I enjoyed my job as squadron commander and flew as much as any pilot in the squadron. We were providing executive transportation for the 3rd Army that covered seven southeastern states. I flew personalities such as General Mark Clark and Werner Von Braun. While at Dobbins I received a call from Air Force Headquarters in August 1957 that I was to attend Air Command and Staff College at Maxwell APB. I considered this an honor since I had not applied for it.

 

 

COMMAND AND STAFF COLLEGE

 

 

Command and Staff College was a great experience for me. We had students from many nations. They left during the break for Christmas. After Christmas we got into a lot of top-secret stuff I flew C-45s for flying time. I qualified for Command Pilot while there. I had previously qualified for Senior Pilot while at Dobbins. I graduated on 12 June 1958 and was assigned to 1st Missile Division, Strategic Air Command at Vandenberg APB where I was working with the Titan I missile.
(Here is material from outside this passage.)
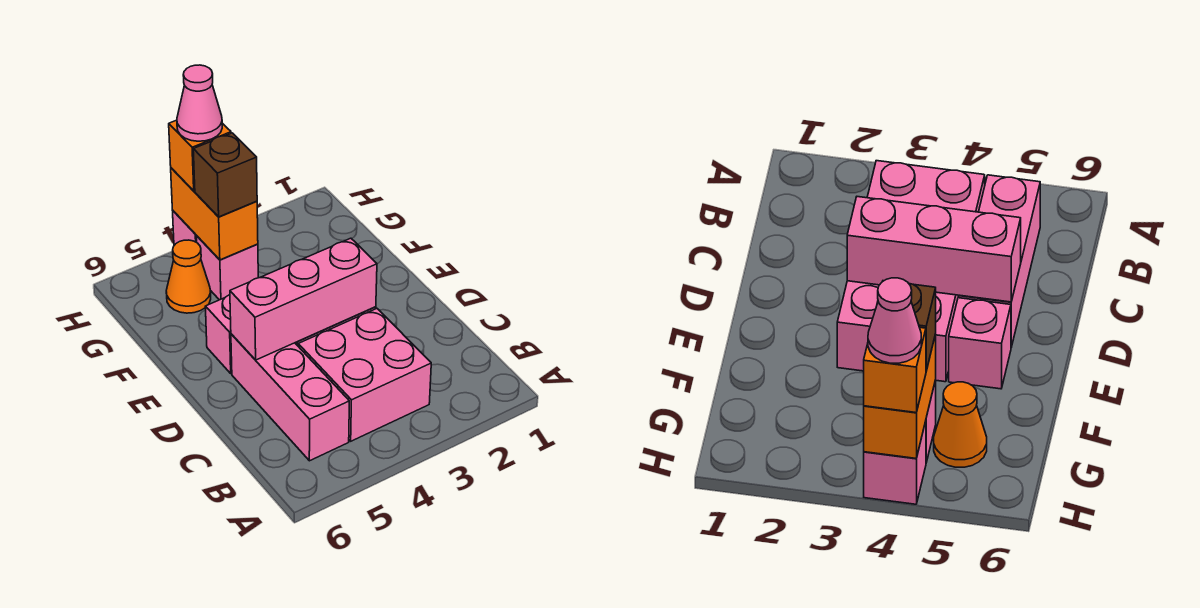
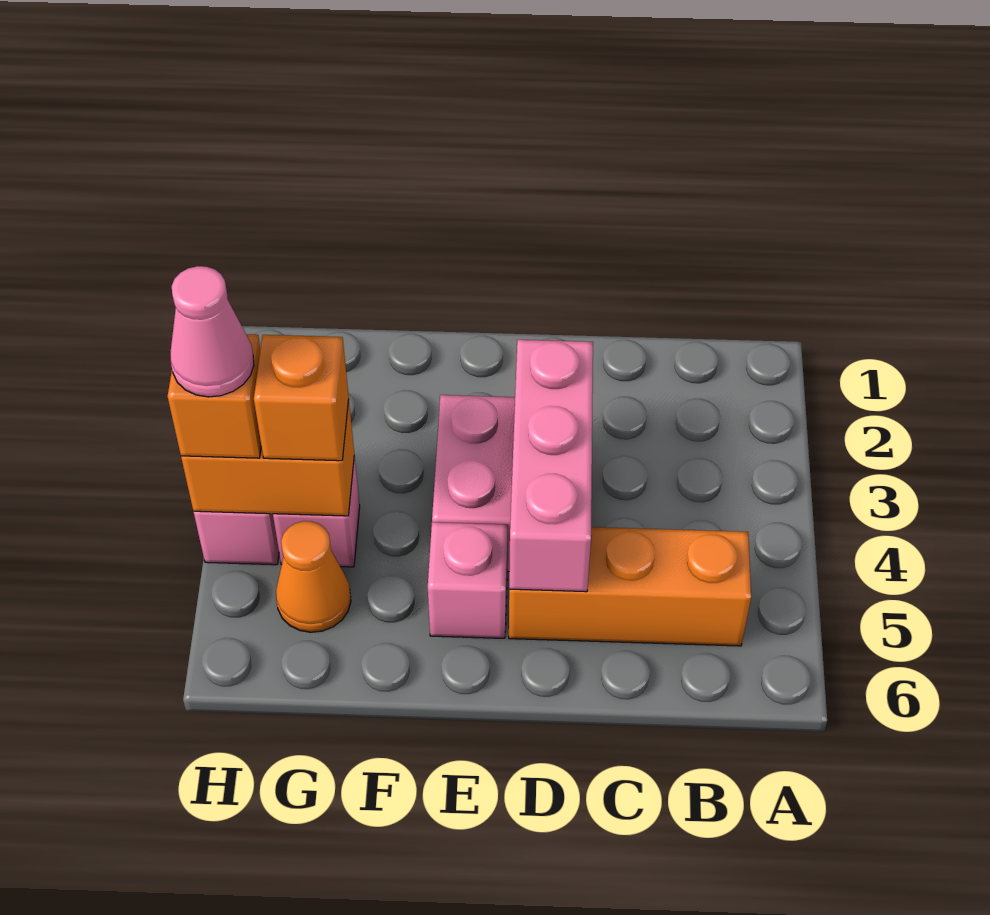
pink 2x2 brick [298,309,431,441] -> none
pink 1x3 brick [231,334,349,461] -> orange 1x3 brick [509,527,751,646]
brown 1x1 brick [193,133,257,217] -> orange 1x1 brick [254,335,349,461]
I worked with a group that did all of the missile staff work for SAC

 

 

STRATIGIC AIR COMMAND HEADQUARTERS

 

 

In September 1960 SAC decided to transfer the staff work to SAC headquarters and many of the officers I worked with were transferred to SAC headquarters. I was a project officer on Titan I and Titan II. I worked under Major General James Wilson. I got my flying time in C-47s flying staff members to various SAC bases.  One of the C-47s was equipped with compartments to train navigators. One of the navigators who flew with me was a Lt Colonel who dropped the atomic bomb on one of the cities in Japan. I was promoted to Colonel shortly before I retired in July 1964.

This was the end of a wonderful and rewarding career.